What factors would kind of influence your choices when individualizing treatment for patients?
What factors that I look at would be, in addition to the age of the patient, their physiologic age, how active they are, frailty, and there are formal frailty assessments developed by colleagues in geriatric oncology and even assessed by geriatricians when possible. There are other ways to assess that in terms of understanding the daily life of the patient. Then understanding how their other medical problems affect their health, their cardiac pulmonary kidneys, know what their other comorbidities are, and then selecting treatments based on their fitness, their comorbidities, the patient's goal, how aggressive they want to be, what their tolerance for risk is, and then coming up with a treatment plan with the patient, their family, and the care team that meets everybody's goals and needs.
What are the key takeaways experts should know when treating older patients with ALL?
Older adults with ALL can be treated.
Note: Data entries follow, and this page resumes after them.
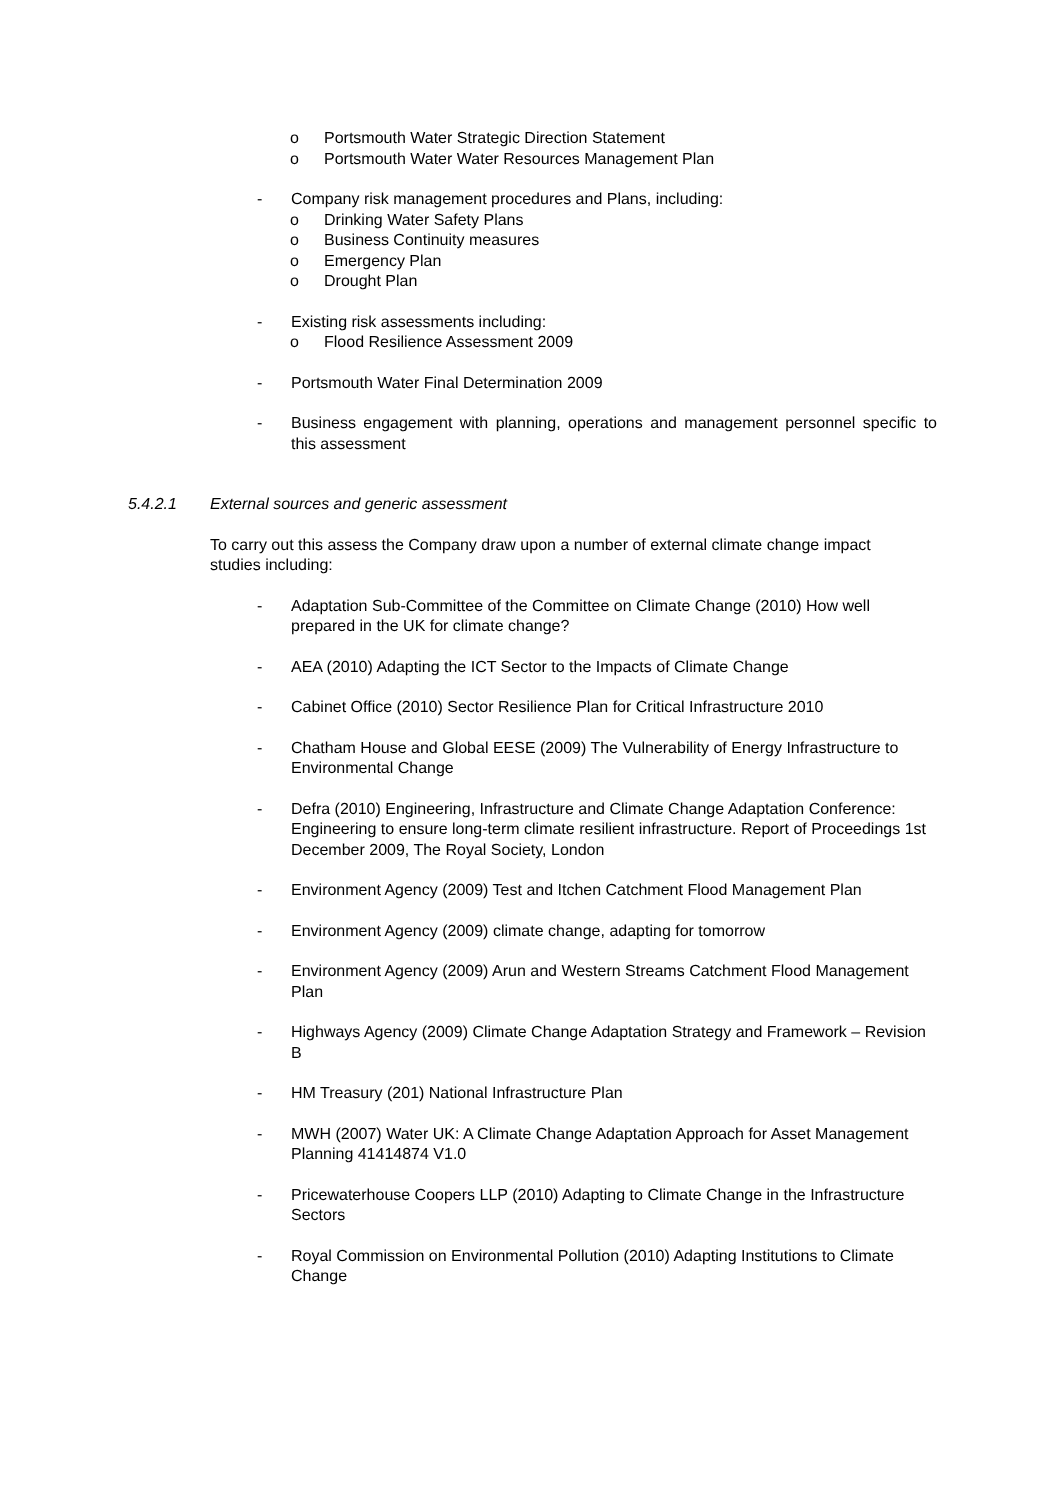o Portsmouth Water Strategic Direction Statement
o Portsmouth Water Water Resources Management Plan
- Company risk management procedures and Plans, including:
o Drinking Water Safety Plans
o Business Continuity measures
o Emergency Plan
o Drought Plan
- Existing risk assessments including:
o Flood Resilience Assessment 2009
- Portsmouth Water Final Determination 2009
- Business engagement with planning, operations and management personnel specific to this assessment
5.4.2.1 External sources and generic assessment
To carry out this assess the Company draw upon a number of external climate change impact studies including:
- Adaptation Sub-Committee of the Committee on Climate Change (2010) How well prepared in the UK for climate change?
- AEA (2010) Adapting the ICT Sector to the Impacts of Climate Change
- Cabinet Office (2010) Sector Resilience Plan for Critical Infrastructure 2010
- Chatham House and Global EESE (2009) The Vulnerability of Energy Infrastructure to Environmental Change
- Defra (2010) Engineering, Infrastructure and Climate Change Adaptation Conference: Engineering to ensure long-term climate resilient infrastructure. Report of Proceedings 1st December 2009, The Royal Society, London
- Environment Agency (2009) Test and Itchen Catchment Flood Management Plan
- Environment Agency (2009) climate change, adapting for tomorrow
- Environment Agency (2009) Arun and Western Streams Catchment Flood Management Plan
- Highways Agency (2009) Climate Change Adaptation Strategy and Framework – Revision B
- HM Treasury (201) National Infrastructure Plan
- MWH (2007) Water UK: A Climate Change Adaptation Approach for Asset Management Planning 41414874 V1.0
- Pricewaterhouse Coopers LLP (2010) Adapting to Climate Change in the Infrastructure Sectors
- Royal Commission on Environmental Pollution (2010) Adapting Institutions to Climate Change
Treatment needs to be individualized as not all older adults are the same. There's a huge range of fitness and comorbidities. Older adults should be carefully assessed to understand their performance status, their comorbidities, their goals. Patients can be offered effective treatment to get them into remission, and in many cases, offer them a durable remission. I encourage whatever is possible to offer these patients a consultation at an academic center where there may be a clinical trial or expertise about how to adjust chemotherapy doses. Incorporate novel agents, again, ideally on a trial, but how to best approach the field is rapidly changing. We certainly want to offer those improvements to as many older adults as possible.